|About this Abstract
||MS&T23: Materials Science & Technology
||Ceramics for New Generation Nuclear Energy System Application
||Analysis of Radially Resolved Thermal Conductivity in High Burnup Mixed Oxide Fuel
||Joshua Ferrigno, Tsvetoslav Pavlov, Narayan Poudel, Daniele Salvato, Brian Merritt, Alex Hansen, Troy Munro, Fabiola Cappia, Marat Khafizov
|On-Site Speaker (Planned)
The thermal conductivity of high burnup (19% FIMA) mixed oxide (U,Pu)O2 nuclear fuel was measured along the radial direction using a thermal conductivity microscope.

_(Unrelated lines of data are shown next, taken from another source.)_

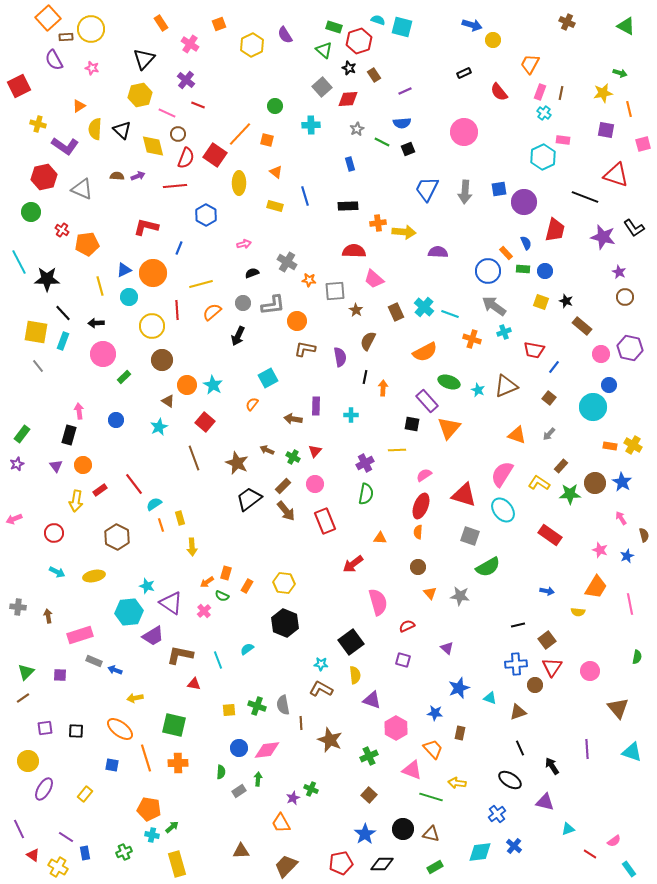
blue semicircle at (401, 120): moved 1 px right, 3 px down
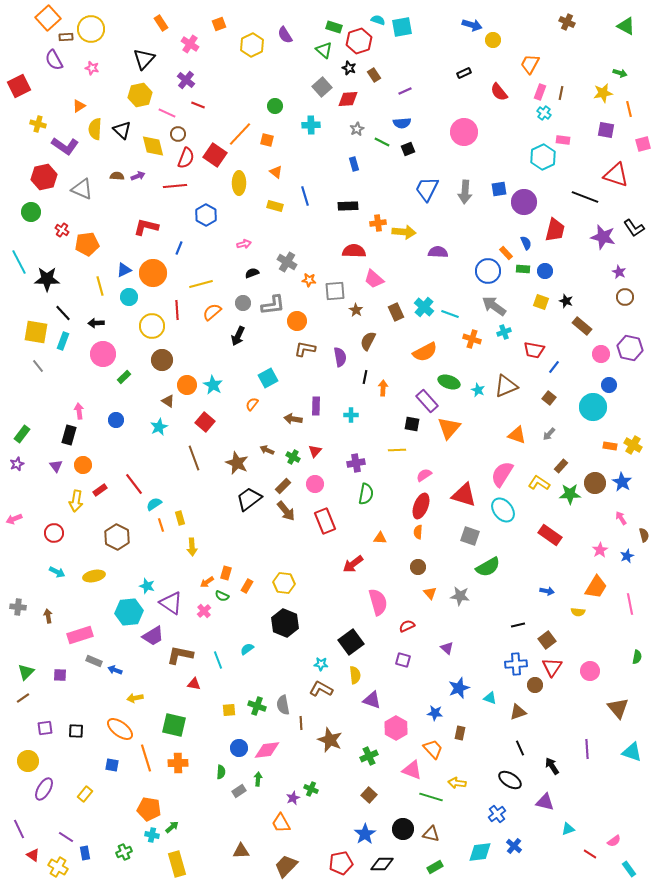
cyan square at (402, 27): rotated 25 degrees counterclockwise
blue rectangle at (350, 164): moved 4 px right
purple cross at (365, 463): moved 9 px left; rotated 18 degrees clockwise
pink star at (600, 550): rotated 21 degrees clockwise
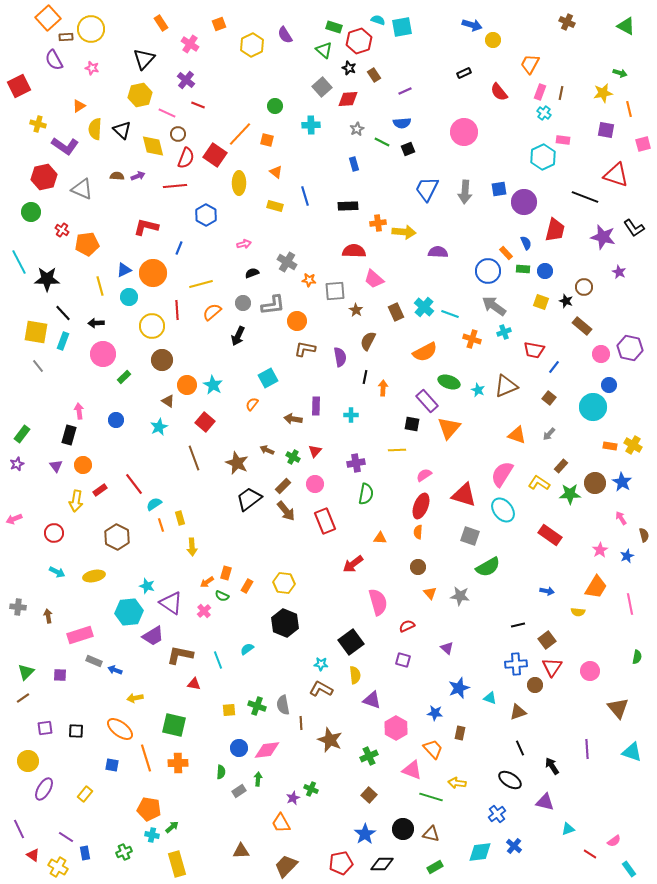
brown circle at (625, 297): moved 41 px left, 10 px up
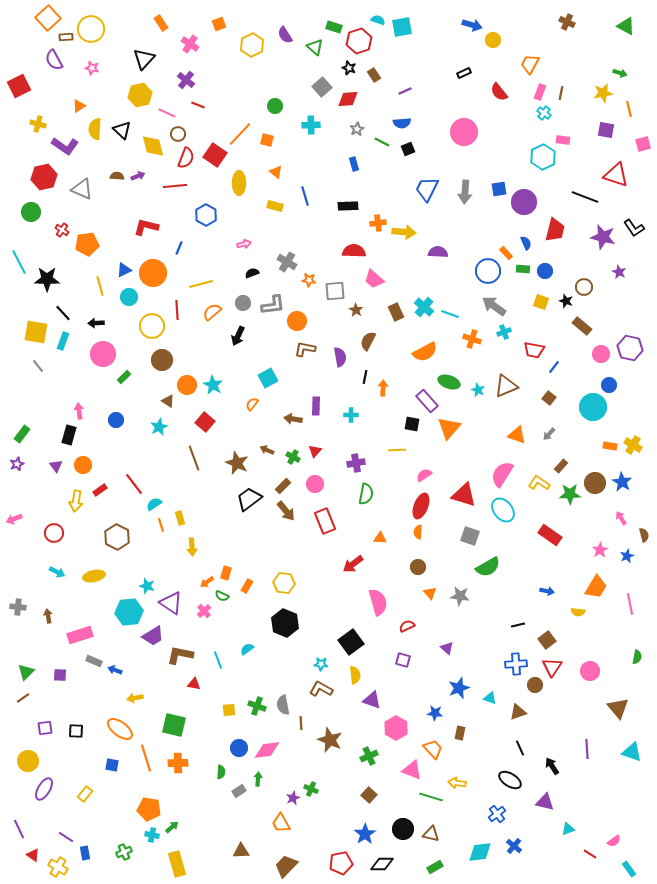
green triangle at (324, 50): moved 9 px left, 3 px up
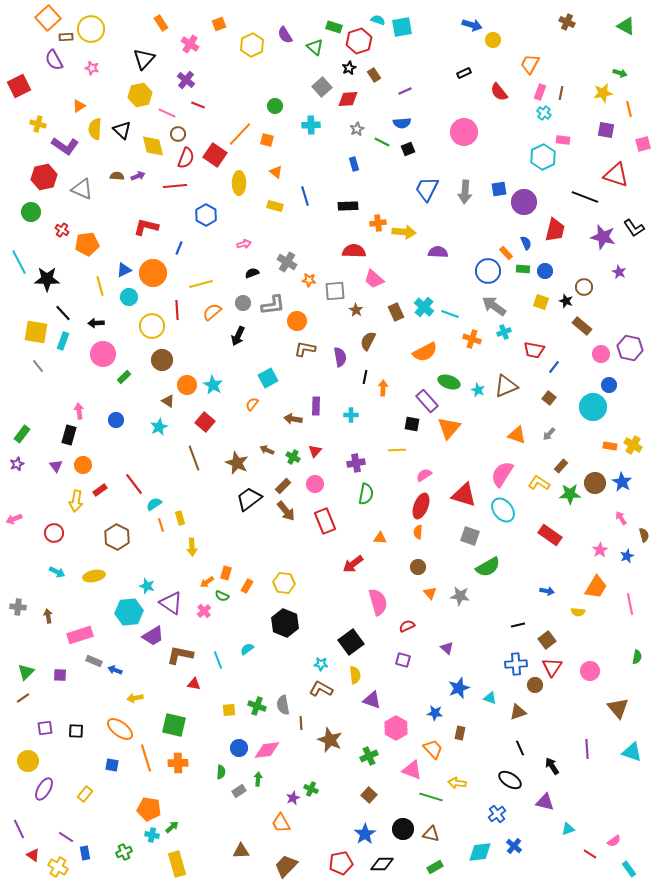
black star at (349, 68): rotated 24 degrees clockwise
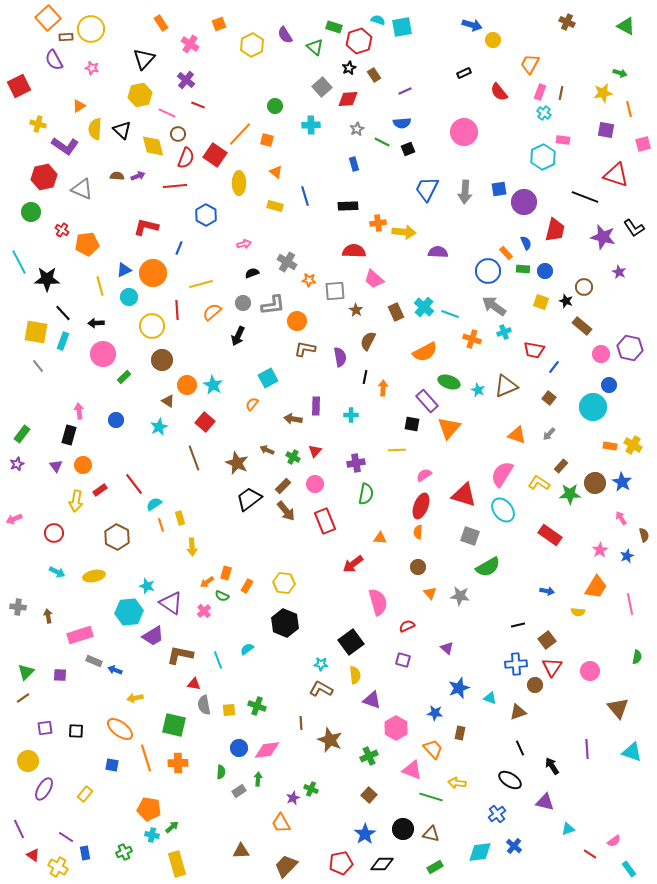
gray semicircle at (283, 705): moved 79 px left
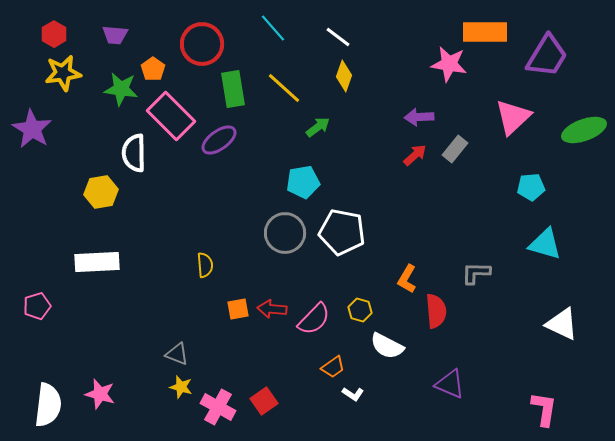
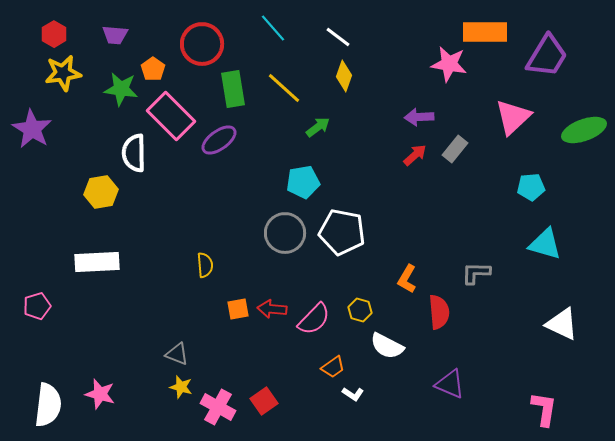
red semicircle at (436, 311): moved 3 px right, 1 px down
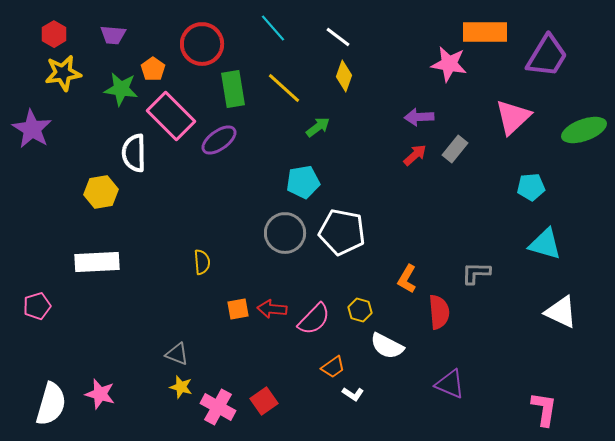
purple trapezoid at (115, 35): moved 2 px left
yellow semicircle at (205, 265): moved 3 px left, 3 px up
white triangle at (562, 324): moved 1 px left, 12 px up
white semicircle at (48, 405): moved 3 px right, 1 px up; rotated 9 degrees clockwise
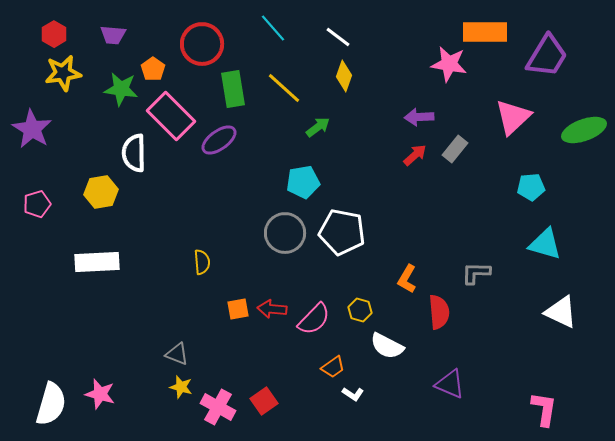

Due to large thermal variations across the annular fuel pellet, many significant microstructural alterations occur across short distances which significantly impact thermal conductivity. We analyze the ability of the Lucuta-Inoue model, a common fuel performance model of thermal conductivity, to capture thermal conductivity degradation in various regions of the fuel governed by vaporization and sublimation, pore migration, grain growth, high burnup structure (HBS) formation, as well as actinide, oxygen, and precipitate redistribution. We find that the Lucuta-Inoue adequately captures thermal conductivity in the central region of fuel. It is unable to capture degradation in the HBS region. Interestingly, we observe the largest thermal conductivity in the mid-radial region of the fuel pin. These measurements provide a pathway for improving thermal conductivity correlations in fuel performance codes.